The flowers in my garden are popping out in exuberance as the sun shines upon them. 
I wanted to capture them in their peak of glory. 
The wind has been wild, so I brought a few inside for a tame photo shoot. 
Here are my results. 
Enjoy!















Sunday, April 8, 2012

Easter Photos

Attempted Easter photo shoot. It's so hard to stand still and smile at almost 2.








Dad came home from checking the cows and there went any further pictures. :)




Playing with his tractor.

 



I love this little grin!







Thursday, April 5, 2012

Birds

Every morning (that I'm at my house) I sit at my special end of the couch and spend some time in peace and quiet with Jesus Christ. 

I love spending the mornings with Him as this little corner of His creation wakes. Today I was gazing out my window while talking with Him. There is a large tree with part of the branches bare and part of them loaded with small leaves as they make their appearance in spring. 
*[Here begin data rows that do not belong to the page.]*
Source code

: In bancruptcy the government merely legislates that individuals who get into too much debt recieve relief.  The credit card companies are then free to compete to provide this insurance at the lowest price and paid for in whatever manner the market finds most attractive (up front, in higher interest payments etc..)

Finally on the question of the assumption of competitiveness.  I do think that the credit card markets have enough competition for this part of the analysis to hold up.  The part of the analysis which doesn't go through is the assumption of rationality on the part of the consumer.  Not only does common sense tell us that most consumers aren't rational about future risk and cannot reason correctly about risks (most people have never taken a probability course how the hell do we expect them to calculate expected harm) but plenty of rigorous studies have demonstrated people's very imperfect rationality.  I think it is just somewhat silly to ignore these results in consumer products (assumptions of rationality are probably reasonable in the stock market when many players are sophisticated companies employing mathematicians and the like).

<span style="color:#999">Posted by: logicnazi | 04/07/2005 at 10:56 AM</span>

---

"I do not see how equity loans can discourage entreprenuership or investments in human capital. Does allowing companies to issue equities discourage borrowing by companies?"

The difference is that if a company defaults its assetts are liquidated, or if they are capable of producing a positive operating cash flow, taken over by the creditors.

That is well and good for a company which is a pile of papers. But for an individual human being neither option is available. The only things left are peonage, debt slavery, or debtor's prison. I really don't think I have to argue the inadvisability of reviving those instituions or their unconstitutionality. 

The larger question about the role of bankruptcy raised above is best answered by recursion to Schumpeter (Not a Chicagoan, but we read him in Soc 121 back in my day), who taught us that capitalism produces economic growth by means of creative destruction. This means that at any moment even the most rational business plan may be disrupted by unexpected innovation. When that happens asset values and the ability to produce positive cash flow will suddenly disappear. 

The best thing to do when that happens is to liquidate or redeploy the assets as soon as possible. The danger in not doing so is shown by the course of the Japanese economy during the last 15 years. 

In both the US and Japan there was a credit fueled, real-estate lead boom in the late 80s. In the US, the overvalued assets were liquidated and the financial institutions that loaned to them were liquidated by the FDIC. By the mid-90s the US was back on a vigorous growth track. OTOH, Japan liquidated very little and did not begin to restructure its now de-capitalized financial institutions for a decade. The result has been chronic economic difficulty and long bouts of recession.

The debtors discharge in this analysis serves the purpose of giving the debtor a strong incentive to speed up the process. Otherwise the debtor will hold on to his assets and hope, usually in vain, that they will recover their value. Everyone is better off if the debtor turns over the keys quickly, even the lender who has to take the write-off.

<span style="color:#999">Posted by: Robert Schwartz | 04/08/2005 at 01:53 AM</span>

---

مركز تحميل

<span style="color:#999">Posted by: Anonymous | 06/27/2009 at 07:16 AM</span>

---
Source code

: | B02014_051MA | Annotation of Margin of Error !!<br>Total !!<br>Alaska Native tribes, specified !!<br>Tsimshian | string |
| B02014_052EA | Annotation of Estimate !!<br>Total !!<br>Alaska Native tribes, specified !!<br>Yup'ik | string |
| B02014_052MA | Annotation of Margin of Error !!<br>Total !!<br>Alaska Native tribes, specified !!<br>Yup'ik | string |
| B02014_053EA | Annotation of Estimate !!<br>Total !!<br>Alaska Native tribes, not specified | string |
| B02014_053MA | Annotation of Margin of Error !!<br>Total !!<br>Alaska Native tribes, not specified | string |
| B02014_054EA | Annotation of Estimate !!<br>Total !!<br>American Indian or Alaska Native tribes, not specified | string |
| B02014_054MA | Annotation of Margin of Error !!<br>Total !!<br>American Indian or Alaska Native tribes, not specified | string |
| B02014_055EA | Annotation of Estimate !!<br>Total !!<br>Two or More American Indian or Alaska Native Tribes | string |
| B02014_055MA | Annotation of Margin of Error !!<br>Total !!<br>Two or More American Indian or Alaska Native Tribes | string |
There was one lone bird sitting quietly. By himself. I imagined him basking in the beauty of the morning that God gave him to see, as He gave me. 

Then, 
he was joined by a few others. 

I could hear them singing. 
I could see their wings expand as they burst forth in song. 

What other purpose could a bird be singing for than to it's Creator? God. Jesus Christ.

When I open my mouth, does it bring such a sweet joy to others as the bird songs do to me? And as they must do to God Himself?


Tuesday, April 3, 2012

Update - My Lent Experience

I just realized how long it's been since I've posted something and I've been meaning to let you in on an update of my "Lent" experience. 

I can't say that giving up dessert has been the most "spiritual awakening" experience I've ever had, but it has shown me several things.

The most important one is:
  • Chocolate is not a necessity. 
    No matter how crabby or how stressed or how frustrated I am, chocolate is not going 
    to fix whatever problem I have.  
The issue is not in the pit of my stomach, but in the pit of my heart.
    I do agree that sometimes being hungry can influence moods, but I am the one who   
    ultimately controls them. 

A few other lesson are:
  • Dessert is not a necessity for every meal.  
     Rarely do I usually make it, but have realized that I over indulge when I do have it. A  
    small piece, one cookie a day would be more than sufficient. 

  • I feel so much better without an excessive amount of sugar. 
     I don't believe that sugar is "bad" and "of the devil" as I get so tired of hearing some  
    people say. Everything in moderation, right? If all I ate was kale, I would probably turn 
    green. I need nutrients from many things that God has created, including sugar. It adds  
    excess to my body if I eat too much, so therefore I will enjoy a small portion. It might  
   do different things, or nothing at all to your body, so you might not need to control it 
   as much. Your body might have issues with brussel sprouts or something... :)

Going through this experience I have discovered that I do have great self control over what I eat. I have also discovered that my attitude is not linked to food, but to the darkness in the pit of my heart. These things are slowly changing. 

Please pray for me. Some days I feel as though there is a huge battle raging within my soul to give in to fleshly anger over menial things. I have been learning (some days much harder than others) to rest in the Lord and not try to go about in my strength alone.

I'm not sure if this all makes sense and tied together like I'd hoped, but I hope that you have been encouraged by it as you go along your journey.